In the long run, ICBM predicted a steady state value of 79,126 kg C ha−1 for the mixed hay stand, 96,148 kg C ha−1 for the alfalfa silage rotation, and 77,098 kg C ha−1 for the corn silage rotation, largely reflecting differences in residue input. While steady state is rarely if ever attained in ecosystems, because of shifting conditions and practices, these predictions illustrate the overall, long-term potential for these systems to capture and withhold carbon from the atmosphere.

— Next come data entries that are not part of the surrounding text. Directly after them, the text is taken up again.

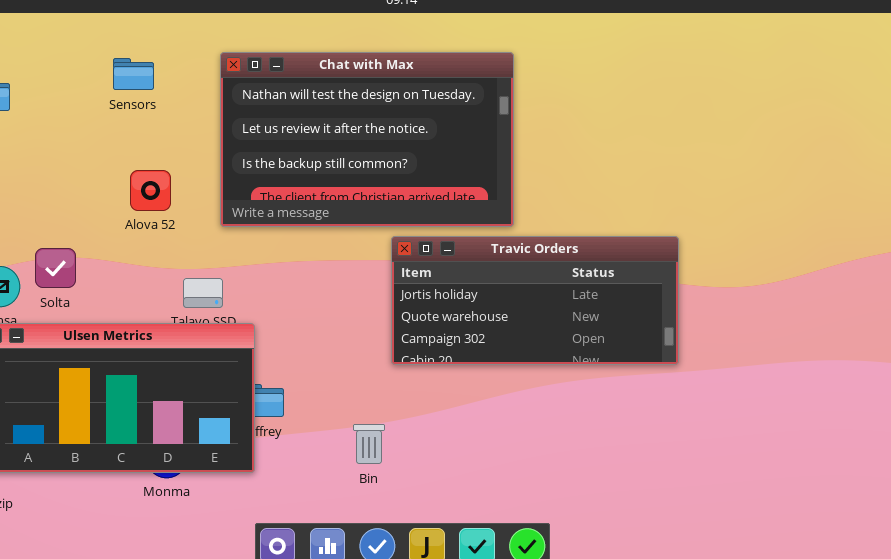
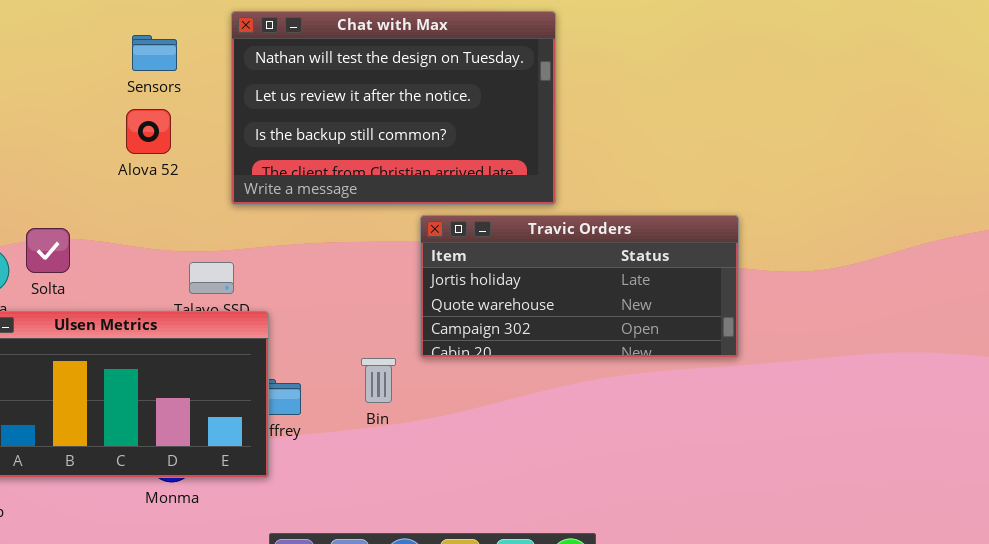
Sensors: [113,58,154,90] -> [132,35,177,71], moved
Alova 52: [130,170,171,211] -> [126,109,171,154], moved
Bin: [353,424,385,464] -> [361,358,396,403], moved

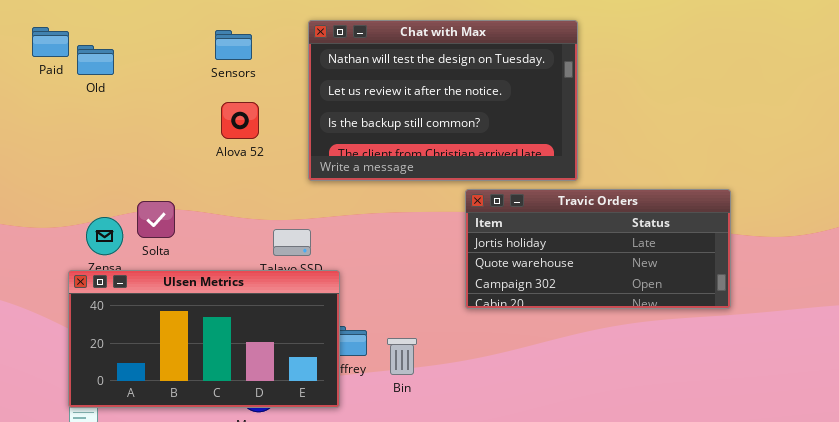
Sensors: [132,35,177,71] -> [215,30,252,60], moved
Bin: [361,358,396,403] -> [387,338,417,375], moved

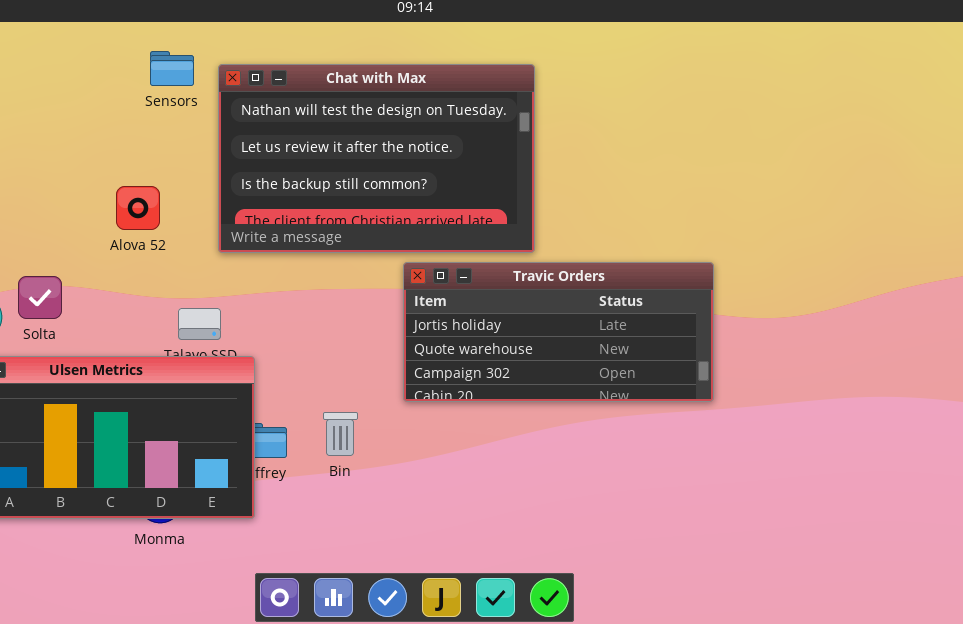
Sensors: [215,30,252,60] -> [150,51,194,86], moved
Alova 52: [221,102,259,139] -> [116,186,160,230], moved
Bin: [387,338,417,375] -> [323,412,358,456], moved

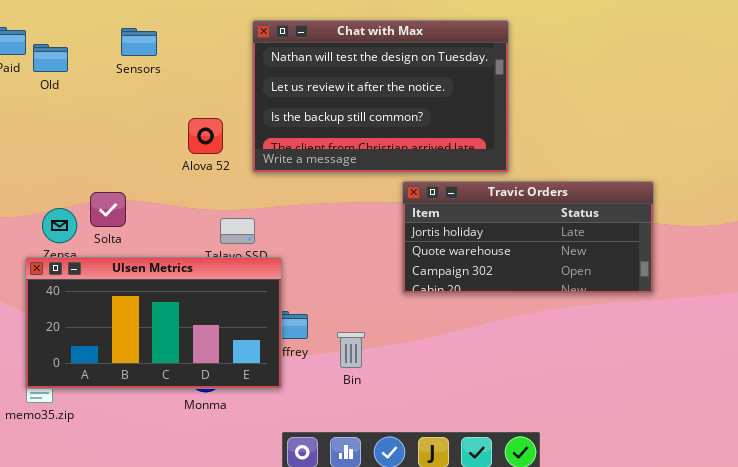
Sensors: [150,51,194,86] -> [121,28,157,56], moved
Alova 52: [116,186,160,230] -> [188,118,223,154], moved
Bin: [323,412,358,456] -> [337,332,365,368], moved

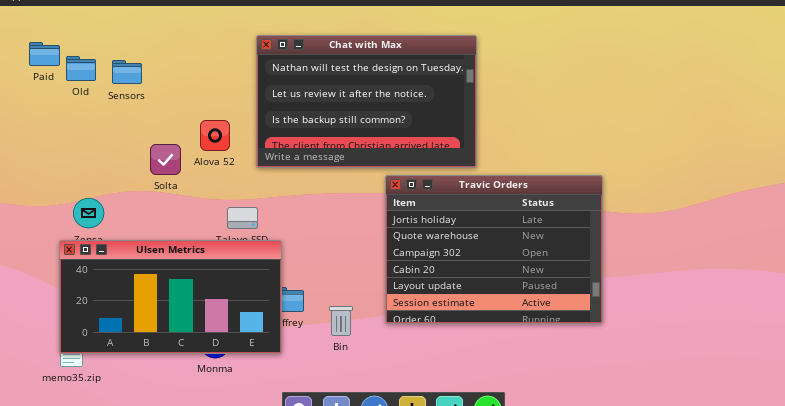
Sensors: [121,28,157,56] -> [112,60,142,84], moved
Travic Orders: [402,181,654,294] -> [385,175,603,324], resized
Solta: [90,192,126,227] -> [150,144,181,175], moved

ICBM is very responsive to carbon input from residues, especially those entering the soil below-ground. Improved estimates of the mass and turnover of roots and root-derived carbon from perennial crops would reduce uncertainty in current estimates of net GHG emissions from dairy systems, particularly those based on forage crops. Nevertheless, our findings demonstrate the potentially dominant influence that changes in soil carbon can impose on the overall carbon footprint of dairy production systems. The amount of soil carbon gained or lost depends on previous management practices [
66]; consequently, estimates of net CO
2 exchange from soil must be derived for local soils, conditions, and management practices.
4. Conclusions
Earlier, Hassanat et al. [
13] showed that lactating dairy cows fed a corn silage-based diet emitted 10% less enteric CH
4 per unit gross energy intake than cows on an alfalfa silage-based diet. Expanding the analysis to encompass the entire system—the entire dairy herd as well as the production of crops for feed and handling of manure—showed that enteric CH
4 was 6% lower for the corn silage-based system than for the alfalfa silage-based system. However, when all sources and GHGs were considered, the differences between the two forage systems on overall net GHG emissions of the dairy production system were minimal (<0.01%). Over the long-term, however, the alfalfa silage rotation had greater potential to store soil carbon than the corn silage rotation, though not enough to offset GHG emissions from dairy production. Our findings illustrate the importance of soil carbon changes in assessing overall carbon footprint of dairy systems, and the need for improved ways of predicting these changes.
This study reinforces the merits of using a whole-systems or life cycle approach rather than focusing on single elements of a farm system without investigating interrelated effects of management choices. Reported GHG reduction factors cannot be simply combined additively, because interwoven effects of management choices cascade through the entire system, sometimes with counter-intuitive outcomes. A whole-systems approach is most likely to steer policy and management toward reduced GHG emissions and improved sustainability.